Our results demonstrate the potential usefulness of ICW/TW as an index of the age-associated decrease in rapid force-generating capacity. ICW/TW can be measured quickly (few seconds or less), noninvasively, and painlessly using a portable and inexpensive S-BIS device. This also means that ICW/TW can predict rapid force-generating capacity without the need for direct muscle strength measurement using a dynamometer. Especially for older adults, muscle contractions with maximal effort may cause unexpected muscle injuries. Furthermore, although individuals with dementia have an increased risk of developing sarcopenia [23], strength measurements in these patients can be difficult to conduct, making sarcopenia diagnosis difficult. Since RTD has been suggested to relate to the functional performance of many daily tasks [24] and steeply decreases with age [1], the quick and safe measurement of ICW/TW to evaluate rapid force-generating capacity without muscle contraction may be a valuable tool in certain situations, such as for screening tests in elderly nursing homes.

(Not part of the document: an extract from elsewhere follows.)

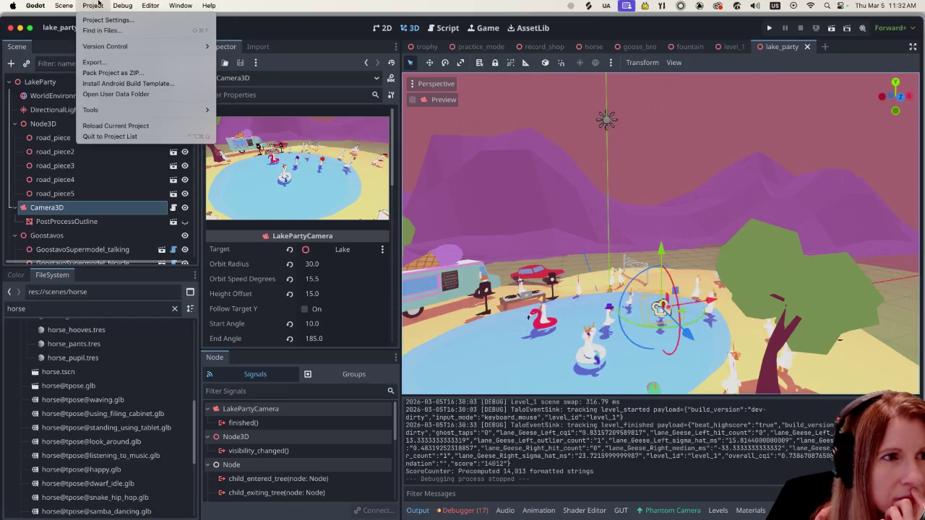
click(98, 3)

The present study has several limitations. First, the S-BIS variables were calculated based on intra- and extracellular water content within the entire leg muscles rather than just the plantar flexors. Therefore, age-associated differences in the quantity and quality of nontarget muscle groups (e.g., the dorsiflexors) may have contributed to the observed association of S-BIS variables with RTD values. However, age-related decreases in muscle strength [25] and size [26] are not believed to vary between the plantar flexors and dorsiflexors. Therefore, any influence of nontarget muscles on the interpretation of these results should be small. Second, contrary to a previous report [15], the indices of neuromuscular activity (VA, nRMS-MVC, and nRMS-RTD) did not vary between young and older participants. This may have been because the older participants in this study were relatively active. For instance, mean values of moderate- to vigorous-intensity physical activities (> 3 METs) in the Japanese older population were reported to be 20.4 ± 19.2 (n = 401 [women = 178], age = 71.1 ± 4.3 years [27];) and 17.4 min/day (n = 220 [women = 129], age = 65–84 years [28];), respectively, whereas the older participants here achieved 57 ± 19 min/day. RTD was clearly associated with EMG activity during the assessed time intervals (rp = 0.527–648, P < 0.001; Table 3), but no relation between ICW/TW and nRMS-RTD values was observed for the same time intervals (Table 2). While these limitations may weaken the observed association of ICW/TW with RTD, they were only evident with medium effect sizes and may therefore actually support the present findings. Collectively, age-related differences in ICW/TW may become useful indicators of RTD.

Conclusions

Age-related differences were observed in S-BIS variables, explosive- and maximal-muscle strength, and twitch contractile properties, but not in EMG activity. ICW/TW was positively related to absolute and normalized RTDs. Additionally, ICW/TW was associated with twitch contractile properties, but not with EMG activity during rapid force production. These results indicate that ICW/TW may be a useful predictor of the age-related decrease in RTD, and that the decrease in ICW/TW with age may reflect age-associated changes in intrinsic contractile properties.